SNF5/SMARCB1 Perturbation Results in Alternative Splicing for Specific Genes Rather Than Global Genomic Splicing Changes

Abstract

Alternative splicing is a major source of protein diversity in cells of higher eukaryotes by having several different mRNAs potentially produced from the same pre-mRNA. Chromatin structure has been reported to be a regulator of alternative splicing, but much of the evidence is correlative in nature. To investigate this connection more directly, we analyzed alternative splicing events in RNA sequencing data from human cells expressing a regulated, degradable SWI/SNF chromatin remodeling complex subunit (SNF5). A total of 65 genes with significant isoform switching were identified, with 53 showing alternative splicing events. Exon skipping was the most prevalent alternative splicing event. In addition, examination of splice site strength indicated a majority of alternative 5’ and 3’ splice sites switched from a stronger site to a weaker site. This small proportion of alternative splicing effects support chromatin as a gene-specific rather than genome-wide regulator of alternative splicing.
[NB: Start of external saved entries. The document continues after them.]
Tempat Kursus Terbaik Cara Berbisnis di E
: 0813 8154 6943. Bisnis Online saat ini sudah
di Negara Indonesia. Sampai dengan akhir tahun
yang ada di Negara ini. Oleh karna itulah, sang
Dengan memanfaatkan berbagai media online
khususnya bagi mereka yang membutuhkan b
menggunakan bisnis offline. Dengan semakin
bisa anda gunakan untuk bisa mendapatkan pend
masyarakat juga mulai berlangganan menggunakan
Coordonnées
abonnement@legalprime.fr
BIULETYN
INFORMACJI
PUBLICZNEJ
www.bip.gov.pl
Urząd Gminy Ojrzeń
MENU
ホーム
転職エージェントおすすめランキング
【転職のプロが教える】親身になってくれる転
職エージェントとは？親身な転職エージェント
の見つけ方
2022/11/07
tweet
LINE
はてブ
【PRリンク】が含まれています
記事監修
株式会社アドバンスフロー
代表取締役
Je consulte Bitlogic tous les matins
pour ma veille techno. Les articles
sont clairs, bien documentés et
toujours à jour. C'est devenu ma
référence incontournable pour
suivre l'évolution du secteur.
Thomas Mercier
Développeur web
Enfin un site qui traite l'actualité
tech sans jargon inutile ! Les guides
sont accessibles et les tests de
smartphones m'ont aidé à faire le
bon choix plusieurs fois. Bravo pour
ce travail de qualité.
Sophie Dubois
With this in mind, genes with alternative isoforms in response to SNF5 degradation were combined with a traditional differential expression gene set to explore function and protein interaction networks for a comprehensive gene expression set. This analysis revealed a majority of genes had functions related to zinc finger transcriptional pathways, glycoproteins, cancer pathways, cadherins and cell adhesion, axon guidance, differentiation, metallopeptidase, transcription/RNA pol II binding, and chromatin and nucleosome structure.